When he didn't speak, she cupped his face in her hands. “I know you told me that story because you want me to know all that goes with being a lycan. And I'll just tell you that what you've said doesn't stop me from believing you're a terrific guy, or lycan. You're honest and caring, and that's more than I can say for those ‘superior' humans that you knew and the ones I ran into this morning.”

“You're right about that,” Channing said, touching her hair lightly. “You're beautiful, and you're spirited. You know who you are, and you're not ashamed. I think that's what I love most about you.”

Caroline had opened her mouth to say something … she was going to thank him and to tell him how handsome he was, but she stopped.

“Don't worry. You don't have to love me. Not yet anyway,” Channing told her.

And to make that point clear, he leaned in, touching his lips to hers. It was a tender touch in comparison to the instant heat that always came with Malec's kiss. And yet, it still stirred her immediately. So much so that she laced her arms around his neck, pulling him closer, parting her lips in welcome.

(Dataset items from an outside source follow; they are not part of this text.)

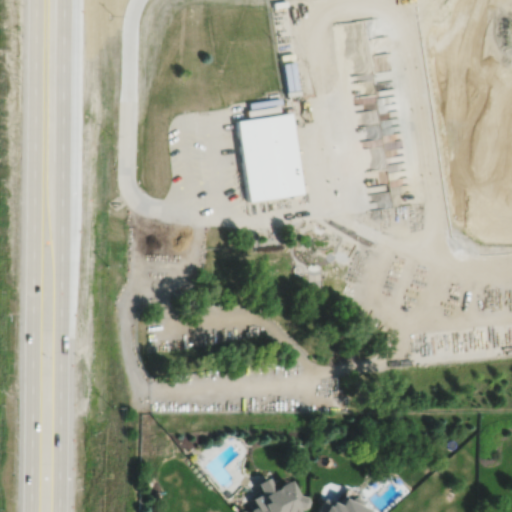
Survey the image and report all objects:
road: (62, 97)
road: (126, 104)
road: (255, 107)
road: (352, 149)
road: (312, 155)
building: (266, 156)
building: (270, 156)
road: (189, 160)
road: (217, 170)
road: (180, 216)
road: (273, 220)
road: (133, 252)
road: (32, 256)
road: (185, 273)
road: (129, 349)
road: (60, 353)
road: (295, 373)
building: (274, 497)
building: (274, 500)
building: (336, 506)
building: (336, 506)
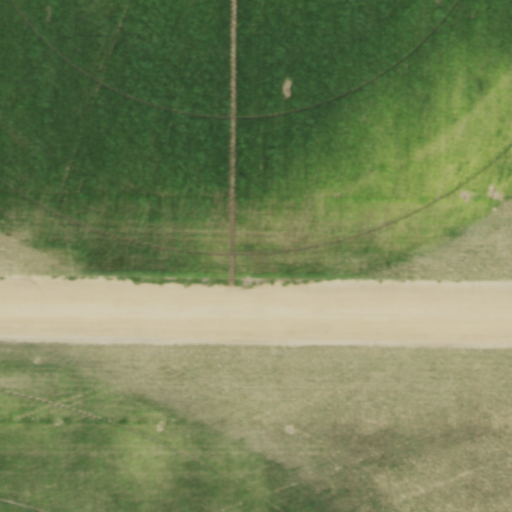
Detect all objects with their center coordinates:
crop: (255, 247)
airport runway: (509, 350)
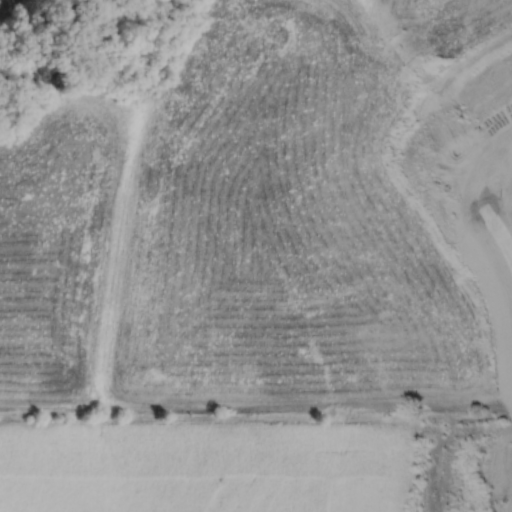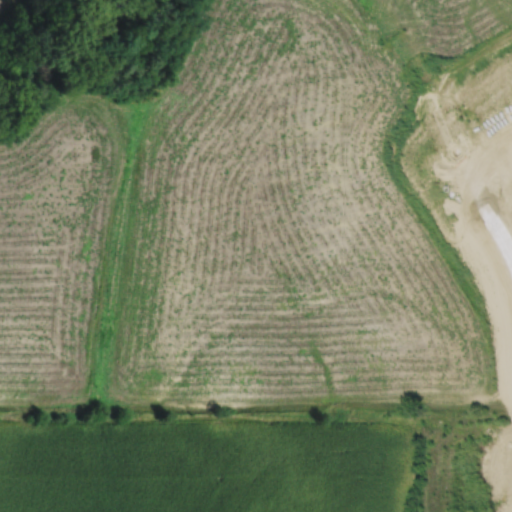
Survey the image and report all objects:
crop: (11, 8)
crop: (242, 221)
road: (498, 228)
crop: (207, 459)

When his tongue touched hers there was a spark of pleasure that soared through her like it had a mission. Channing tilted his head, stroking his tongue over hers expertly before licking and sucking her bottom lip. Caroline raked her fingers through his hair, following his lead, releasing her hunger for him in a guttural moan.

He moved faster than she anticipated, pushing her back on the couch and pulling at the buttons of her dress until they popped free.

“I want to see those pretty breasts,” he whispered before thrusting his tongue inside her mouth one more quick time.

When he pulled away his hands were busily working, ripping the bra apart next. Caroline heard the material tear, and her clit throbbed instantly. He cupped her breasts with both hands, pushing them together so that when he licked one nipple, he only had to move slightly to the left to gorge on the other. For what seemed like an eternity of pleasure, he toyed with her nipples, sucking, biting, and sucking again.

Caroline grabbed at Channing's hair, holding his face between her breasts as she thrust her hips upward, her pussy aching for attention.

“More,” he mumbled. “I … want … more.”